Todd Harris, chief spokesman for former senator Fred Thompson (Tenn.), said of Giuliani: "His whole late-state strategy has taken himself out of the [campaign] narrative, except negative stories. That's a very, very dangerous proposition."
But Giuliani's campaign may not have a choice. Huckabee's surprising surge has wounded Romney, but it has also pushed Giuliani further behind in the early states. His campaign is ramping up its operation in Florida and is scheduling repeated visits by the former mayor throughout January. Giuliani has 15 paid staff members and four offices in the Sunshine State.
Leading his effort there is Karen Unger, a top aide to former governor Jeb Bush and manager of Bush's 2002 reelection campaign. In an interview as Giuliani traveled from Tampa to Jacksonville, Unger said the pressure to win in Florida is intense.
"We're ready for it," she said. "We know we have a lot of responsibility, but we have accepted it and embraced it. We are confident that we are going to win Florida."
The campaign has not yet started advertising in the state's pricey television and radio markets, though those efforts will begin soon, Unger said. And it has not yet begun mailing to Florida's 4 million registered Republicans.
But Unger said thousands of volunteers have been making telephone calls for weeks, hoping to identify voters who support Giuliani.
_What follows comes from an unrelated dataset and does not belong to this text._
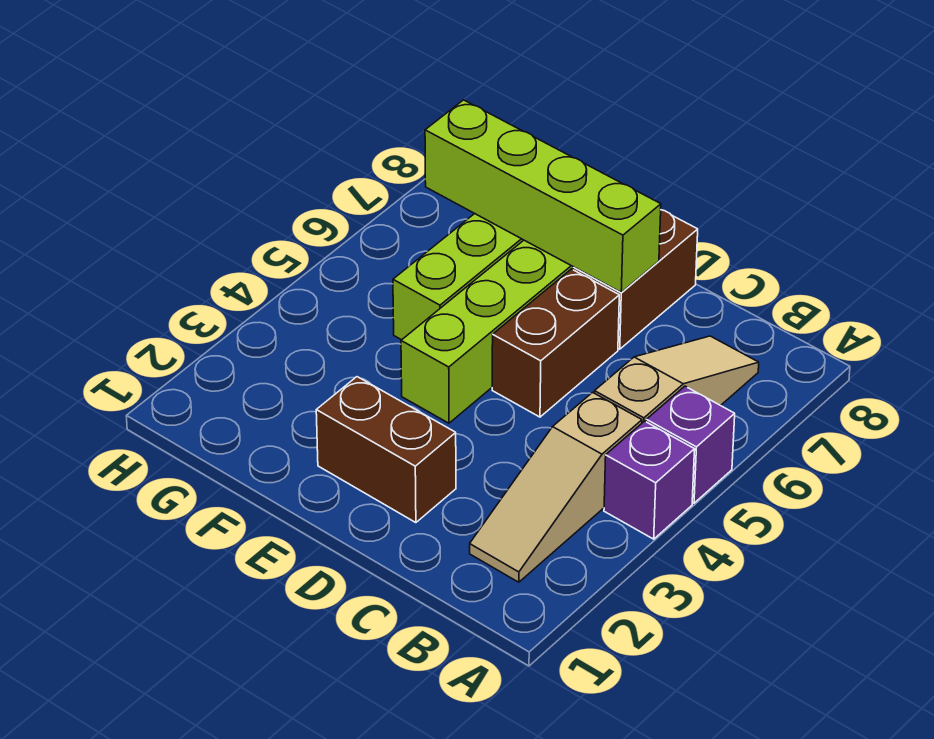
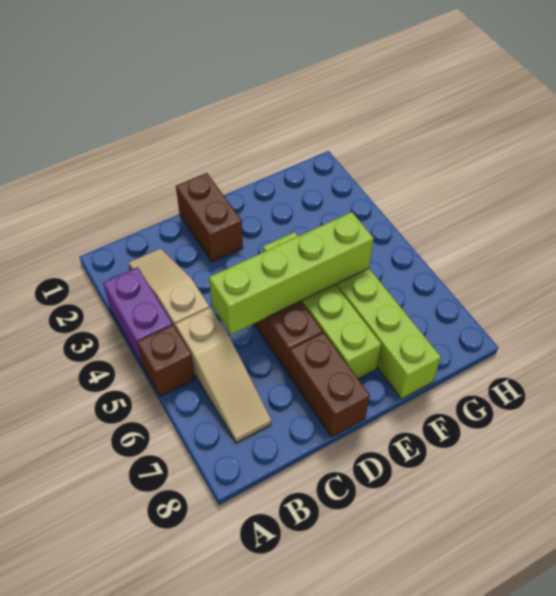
purple 1x1 brick [604,421,695,539] -> purple 1x2 brick [103,267,173,366]
purple 1x1 brick [646,386,735,503] -> brown 1x1 brick [137,325,195,397]
brown 1x2 brick [316,377,456,523] -> brown 1x2 brick turned to [176,173,243,262]
lime 1x4 brick [425,100,661,292] -> lime 1x4 brick moved to [209,212,374,334]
She said last week, with 96,000 phone calls, was "a slow week" because of the upcoming holidays.
"His record of accomplishment in New York is one that resonates here," she said, citing the many retired New Yorkers who live in Florida and are familiar with Giuliani's tenure as mayor. "They can speak firsthand to the effectiveness of his leadership."
Some top strategists for his GOP rivals say Giuliani is craftily hedging his bets in Iowa and New Hampshire in the hopes of pulling out a surprise second- or third-place showing. He maintains a staff in both states, and in Iowa he has sent to likely Republican voters dozens of campaign mailers touting his strengths.
In one, he says: "I will end illegal immigration, secure our borders and identify every non-citizen in our nation." In another, he writes that "we have to be on offense -- that's what I learned from September 11th and from the history of the 20th century."
But talk of competing "100 percent" in Iowa and New Hampshire is largely gone. If Giuliani wins the nomination, he will probably have to do it in a way that no candidate ever has -- going without a victory for almost a month.
"It's as if the February 5th strategy has hardened like concrete around their feet and they can't move," said Kevin Madden, a Romney spokesman, in a hopeful tone. "Right now they are stuck, just waiting for the calendar to save them."